→ **Given instruction A**: Copy the part of the validator documentation that opens with the words "There are also" and closes with "0 (no flags).".

→ **Given passage**:
++++++++++

Ensures that the input iterable has a length within the specified bounds. This processor can operate on anything that is an iterable; strings, lists, tuples, or anything that implements the iterable interface.

Options

  • min: Enforces a minimum length check. Defaults to None, which means don't check.
  • min: Enforces a maximum length check. Defaults to None, which means don't check.
  • exact: Requires that the length be exactly the specified integer. Defaults to None, which means don't check.

Examples

>>> dc.Checker(dc.length(min=2)).is_valid([1, 2, 3])
True
>>> dc.Checker(dc.length(min=2)).is_valid('abc')
True
>>> dc.Checker(dc.length(max=2)).is_valid('abc')
False
>>> dc.Checker(dc.length(min=2)).is_valid(1.23)
False
>>> dc.Checker(dc.length(exact=3)).is_valid([1, 2, 3])
True

ip

Ensures that the input value is a string representation of an IP address.

Options

  • ipv4: True/False; Tells the processor to allow IPv4-style addresses. Defaults to True.
  • ipv6: True/False; Tells the processor to allow IPv6-style addresses. Defaults to True if the system supports IPv6.

Examples

>>> dc.Checker(dc.ip).is_valid('127.0.0.1')
True
>>> dc.Checker(dc.ip).is_valid('foo')
False
>>> dc.Checker(dc.ip).is_valid('::1')
True
>>> dc.Checker(dc.ip(ipv6=False)).is_valid('::1')
False

domain

Ensures that the input value looks like a domain.

Options

  • check_dns: True/False; Tells the processor to actually perform DNS checks on the domain to determine if it is actually real. Defaults to False.

Examples

>>> dc.Checker(dc.domain).is_valid('google.com')
True
>>> dc.Checker(dc.domain).is_valid('googleco.m')
False
>>> dc.Checker(dc.domain).is_valid('foo.bar')
True
>>> dc.Checker(dc.domain(check_dns=True)).is_valid('foo.bar')
False

match

Ensures that the input value is a string that matches the given regular expression.

There are also a set of built-in matchers for common cases: alpha, numeric, and alphanumeric

Options

  • options: The Python regular expression flags that should be used (e.g., re.UNICODE, re.IGNORECASE, etc). Defaults to 0 (no flags).

Examples

>>> dc.Checker(dc.match(r'^[abc]+$')).is_valid('abcabc')
True
>>> dc.Checker(dc.match(r'^[abc]+$')).is_valid('foo')
False
>>> dc.Checker(dc.match(r'^[abc]+$')).is_valid(1)
False
>>> dc.Checker(dc.alpha).is_valid('abc')
True
>>> dc.Checker(dc.alpha).is_valid('123')

++++++++++

→ **Given instruction B**: Turn the entries from their start through the line containing "list Pour une" into a Markdown table with the columns Number and Entry line, one row per line and blank lines left out.

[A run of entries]
++++++++++

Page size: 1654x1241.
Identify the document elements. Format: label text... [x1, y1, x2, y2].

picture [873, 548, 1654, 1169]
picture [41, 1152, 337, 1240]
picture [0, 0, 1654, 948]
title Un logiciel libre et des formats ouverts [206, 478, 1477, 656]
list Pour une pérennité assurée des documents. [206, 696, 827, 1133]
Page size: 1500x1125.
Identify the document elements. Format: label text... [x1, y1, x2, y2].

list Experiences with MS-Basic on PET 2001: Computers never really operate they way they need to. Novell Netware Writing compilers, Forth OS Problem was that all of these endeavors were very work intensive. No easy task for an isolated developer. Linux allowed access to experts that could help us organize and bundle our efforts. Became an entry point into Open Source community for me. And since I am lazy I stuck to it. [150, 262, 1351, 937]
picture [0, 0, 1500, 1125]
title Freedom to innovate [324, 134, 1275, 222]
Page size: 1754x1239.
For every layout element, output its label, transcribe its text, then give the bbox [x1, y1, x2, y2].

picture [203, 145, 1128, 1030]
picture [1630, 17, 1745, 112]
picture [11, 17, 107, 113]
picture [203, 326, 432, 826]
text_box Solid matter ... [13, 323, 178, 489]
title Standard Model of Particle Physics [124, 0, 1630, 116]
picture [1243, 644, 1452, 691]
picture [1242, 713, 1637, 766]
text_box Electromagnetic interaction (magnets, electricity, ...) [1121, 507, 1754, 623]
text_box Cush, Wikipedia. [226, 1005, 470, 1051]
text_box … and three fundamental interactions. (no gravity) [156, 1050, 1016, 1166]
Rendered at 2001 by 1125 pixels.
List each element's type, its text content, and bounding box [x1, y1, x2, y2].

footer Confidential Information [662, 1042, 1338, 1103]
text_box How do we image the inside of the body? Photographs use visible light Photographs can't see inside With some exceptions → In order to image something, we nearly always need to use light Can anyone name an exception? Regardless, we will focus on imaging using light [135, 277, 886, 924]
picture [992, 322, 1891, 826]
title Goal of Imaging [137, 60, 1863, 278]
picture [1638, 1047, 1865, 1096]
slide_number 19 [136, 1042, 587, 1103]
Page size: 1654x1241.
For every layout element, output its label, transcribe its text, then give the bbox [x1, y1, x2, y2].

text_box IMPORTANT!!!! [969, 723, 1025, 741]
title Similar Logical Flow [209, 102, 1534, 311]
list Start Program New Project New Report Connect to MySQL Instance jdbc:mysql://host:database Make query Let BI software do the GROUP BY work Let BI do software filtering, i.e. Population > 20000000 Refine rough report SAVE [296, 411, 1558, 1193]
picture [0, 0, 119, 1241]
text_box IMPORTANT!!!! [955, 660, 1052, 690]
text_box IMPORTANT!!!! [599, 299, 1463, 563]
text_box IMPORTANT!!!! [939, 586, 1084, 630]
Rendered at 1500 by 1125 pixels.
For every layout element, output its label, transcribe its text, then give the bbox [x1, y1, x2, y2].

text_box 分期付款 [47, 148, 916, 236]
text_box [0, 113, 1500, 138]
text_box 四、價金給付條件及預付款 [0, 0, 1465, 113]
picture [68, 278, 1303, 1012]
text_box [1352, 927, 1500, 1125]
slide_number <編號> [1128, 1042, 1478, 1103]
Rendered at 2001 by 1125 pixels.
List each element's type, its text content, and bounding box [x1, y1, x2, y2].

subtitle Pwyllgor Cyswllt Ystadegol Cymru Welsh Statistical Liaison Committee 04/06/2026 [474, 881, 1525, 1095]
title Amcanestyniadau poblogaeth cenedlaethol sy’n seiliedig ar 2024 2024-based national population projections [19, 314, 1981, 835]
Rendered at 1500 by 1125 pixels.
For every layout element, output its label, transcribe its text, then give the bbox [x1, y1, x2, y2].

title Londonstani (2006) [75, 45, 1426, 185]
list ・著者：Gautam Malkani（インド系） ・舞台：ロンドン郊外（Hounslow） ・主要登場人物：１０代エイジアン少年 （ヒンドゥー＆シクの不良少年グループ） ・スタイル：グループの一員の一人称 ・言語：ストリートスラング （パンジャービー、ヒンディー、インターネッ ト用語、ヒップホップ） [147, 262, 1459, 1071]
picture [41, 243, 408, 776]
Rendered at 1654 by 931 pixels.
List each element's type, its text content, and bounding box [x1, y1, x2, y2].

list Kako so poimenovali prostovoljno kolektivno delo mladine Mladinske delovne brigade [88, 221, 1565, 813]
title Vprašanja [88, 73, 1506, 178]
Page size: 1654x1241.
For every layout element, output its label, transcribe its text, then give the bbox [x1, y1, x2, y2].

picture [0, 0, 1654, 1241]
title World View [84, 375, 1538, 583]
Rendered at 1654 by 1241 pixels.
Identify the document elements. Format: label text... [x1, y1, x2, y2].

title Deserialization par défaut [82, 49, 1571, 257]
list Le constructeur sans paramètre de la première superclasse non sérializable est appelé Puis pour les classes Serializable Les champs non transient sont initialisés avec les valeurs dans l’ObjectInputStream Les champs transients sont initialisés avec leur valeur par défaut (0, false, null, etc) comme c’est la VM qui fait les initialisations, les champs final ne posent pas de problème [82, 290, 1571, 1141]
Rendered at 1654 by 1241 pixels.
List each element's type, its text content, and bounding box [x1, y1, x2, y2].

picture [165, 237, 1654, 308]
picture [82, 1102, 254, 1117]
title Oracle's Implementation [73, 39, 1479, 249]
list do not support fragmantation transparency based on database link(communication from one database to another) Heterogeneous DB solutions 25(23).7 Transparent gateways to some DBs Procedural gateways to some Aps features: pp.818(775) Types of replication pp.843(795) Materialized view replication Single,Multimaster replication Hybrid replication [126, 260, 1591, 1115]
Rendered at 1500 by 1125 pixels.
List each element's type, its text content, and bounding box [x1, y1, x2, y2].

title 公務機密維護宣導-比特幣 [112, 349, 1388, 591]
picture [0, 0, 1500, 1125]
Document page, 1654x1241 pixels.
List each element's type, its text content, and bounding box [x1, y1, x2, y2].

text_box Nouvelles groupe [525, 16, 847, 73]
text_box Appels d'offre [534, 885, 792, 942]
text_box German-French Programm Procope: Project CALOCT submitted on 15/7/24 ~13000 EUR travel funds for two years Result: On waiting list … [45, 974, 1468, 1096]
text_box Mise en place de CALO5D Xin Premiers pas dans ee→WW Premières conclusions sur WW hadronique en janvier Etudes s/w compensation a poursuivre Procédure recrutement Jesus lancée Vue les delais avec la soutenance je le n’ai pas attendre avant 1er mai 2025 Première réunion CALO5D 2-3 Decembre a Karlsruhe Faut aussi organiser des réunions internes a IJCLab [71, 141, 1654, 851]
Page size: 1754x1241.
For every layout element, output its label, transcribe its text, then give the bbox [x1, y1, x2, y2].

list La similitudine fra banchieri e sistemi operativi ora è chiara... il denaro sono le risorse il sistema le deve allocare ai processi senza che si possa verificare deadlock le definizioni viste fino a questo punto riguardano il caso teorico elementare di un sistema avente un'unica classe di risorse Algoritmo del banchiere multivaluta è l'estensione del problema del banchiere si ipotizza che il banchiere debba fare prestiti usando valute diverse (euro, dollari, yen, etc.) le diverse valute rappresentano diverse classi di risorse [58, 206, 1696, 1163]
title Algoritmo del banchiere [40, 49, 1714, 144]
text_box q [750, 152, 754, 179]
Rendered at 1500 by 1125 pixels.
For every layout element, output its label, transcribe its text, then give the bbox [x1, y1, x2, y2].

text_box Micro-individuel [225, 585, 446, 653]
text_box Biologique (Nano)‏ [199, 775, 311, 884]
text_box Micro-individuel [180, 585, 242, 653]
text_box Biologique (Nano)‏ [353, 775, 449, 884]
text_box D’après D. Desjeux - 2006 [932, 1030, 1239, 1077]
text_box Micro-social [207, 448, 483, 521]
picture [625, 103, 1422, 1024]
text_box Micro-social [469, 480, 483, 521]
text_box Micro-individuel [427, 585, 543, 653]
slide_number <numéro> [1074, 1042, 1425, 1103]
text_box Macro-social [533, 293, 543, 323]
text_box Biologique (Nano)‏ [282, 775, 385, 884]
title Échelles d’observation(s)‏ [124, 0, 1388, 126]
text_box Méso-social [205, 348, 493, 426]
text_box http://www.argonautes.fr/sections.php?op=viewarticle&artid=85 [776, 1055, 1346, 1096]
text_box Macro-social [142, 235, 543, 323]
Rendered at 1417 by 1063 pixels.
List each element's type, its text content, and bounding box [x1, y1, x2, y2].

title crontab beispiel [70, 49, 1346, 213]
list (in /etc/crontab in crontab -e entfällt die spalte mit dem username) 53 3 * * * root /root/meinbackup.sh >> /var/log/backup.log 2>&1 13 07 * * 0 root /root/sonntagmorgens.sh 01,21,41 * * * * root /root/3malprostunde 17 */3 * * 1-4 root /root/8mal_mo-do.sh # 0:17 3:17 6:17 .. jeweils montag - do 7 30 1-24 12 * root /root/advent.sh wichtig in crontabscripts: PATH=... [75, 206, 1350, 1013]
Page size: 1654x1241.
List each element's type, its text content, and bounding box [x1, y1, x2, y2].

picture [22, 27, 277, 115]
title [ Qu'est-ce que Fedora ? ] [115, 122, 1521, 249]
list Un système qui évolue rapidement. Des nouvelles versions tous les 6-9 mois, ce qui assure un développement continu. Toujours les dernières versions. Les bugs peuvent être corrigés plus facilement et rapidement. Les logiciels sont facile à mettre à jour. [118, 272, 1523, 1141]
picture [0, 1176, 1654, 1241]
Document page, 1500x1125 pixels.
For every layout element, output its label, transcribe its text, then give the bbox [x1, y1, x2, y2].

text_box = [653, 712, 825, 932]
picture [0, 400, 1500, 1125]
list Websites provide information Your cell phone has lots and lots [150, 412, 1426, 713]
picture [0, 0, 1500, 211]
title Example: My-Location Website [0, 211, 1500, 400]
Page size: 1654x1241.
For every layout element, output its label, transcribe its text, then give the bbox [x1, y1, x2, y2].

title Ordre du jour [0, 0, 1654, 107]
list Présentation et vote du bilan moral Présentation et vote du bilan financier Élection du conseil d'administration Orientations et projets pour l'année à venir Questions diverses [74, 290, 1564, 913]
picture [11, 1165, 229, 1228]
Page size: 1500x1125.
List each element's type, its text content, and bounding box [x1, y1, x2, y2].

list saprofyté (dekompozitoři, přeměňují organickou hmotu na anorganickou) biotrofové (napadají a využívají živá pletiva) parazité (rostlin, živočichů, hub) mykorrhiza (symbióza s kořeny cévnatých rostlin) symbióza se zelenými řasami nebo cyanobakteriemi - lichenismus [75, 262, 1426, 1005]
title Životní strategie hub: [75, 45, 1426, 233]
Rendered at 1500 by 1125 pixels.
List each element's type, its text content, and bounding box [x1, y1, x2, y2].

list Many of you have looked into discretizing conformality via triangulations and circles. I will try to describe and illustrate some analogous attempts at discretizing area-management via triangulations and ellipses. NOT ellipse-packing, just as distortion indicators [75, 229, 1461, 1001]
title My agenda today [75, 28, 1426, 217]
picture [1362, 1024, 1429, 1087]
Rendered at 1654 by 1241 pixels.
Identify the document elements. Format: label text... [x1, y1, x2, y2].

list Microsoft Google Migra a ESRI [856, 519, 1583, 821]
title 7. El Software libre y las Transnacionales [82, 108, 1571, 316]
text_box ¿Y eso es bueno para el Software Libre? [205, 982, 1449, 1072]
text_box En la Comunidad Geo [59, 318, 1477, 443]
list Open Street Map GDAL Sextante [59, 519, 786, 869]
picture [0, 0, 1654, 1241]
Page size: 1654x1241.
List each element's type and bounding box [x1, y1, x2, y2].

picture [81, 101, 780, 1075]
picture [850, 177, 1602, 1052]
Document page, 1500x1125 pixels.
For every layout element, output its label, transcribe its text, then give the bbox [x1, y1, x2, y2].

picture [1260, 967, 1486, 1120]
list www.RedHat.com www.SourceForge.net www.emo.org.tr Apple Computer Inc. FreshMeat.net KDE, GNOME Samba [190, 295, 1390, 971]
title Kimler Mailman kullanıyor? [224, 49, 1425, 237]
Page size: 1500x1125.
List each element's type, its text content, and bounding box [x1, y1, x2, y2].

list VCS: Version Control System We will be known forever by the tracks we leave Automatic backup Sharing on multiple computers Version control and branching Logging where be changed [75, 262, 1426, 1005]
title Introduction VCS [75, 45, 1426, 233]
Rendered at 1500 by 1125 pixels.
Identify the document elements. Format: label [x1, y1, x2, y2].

++++++++++

→ **Complete response A**:
There are also a set of built-in matchers for common cases: alpha, numeric, and alphanumeric

Options

  • options: The Python regular expression flags that should be used (e.g., re.UNICODE, re.IGNORECASE, etc). Defaults to 0 (no flags).

→ **Complete response B**:
| Number | Entry line |
|---|---|
| 1 | Page size: 1654x1241. |
| 2 | Identify the document elements. Format: label text... [x1, y1, x2, y2]. |
| 3 | picture [873, 548, 1654, 1169] |
| 4 | picture [41, 1152, 337, 1240] |
| 5 | picture [0, 0, 1654, 948] |
| 6 | title Un logiciel libre et des formats ouverts [206, 478, 1477, 656] |
| 7 | list Pour une pérennité assurée des documents. [206, 696, 827, 1133] |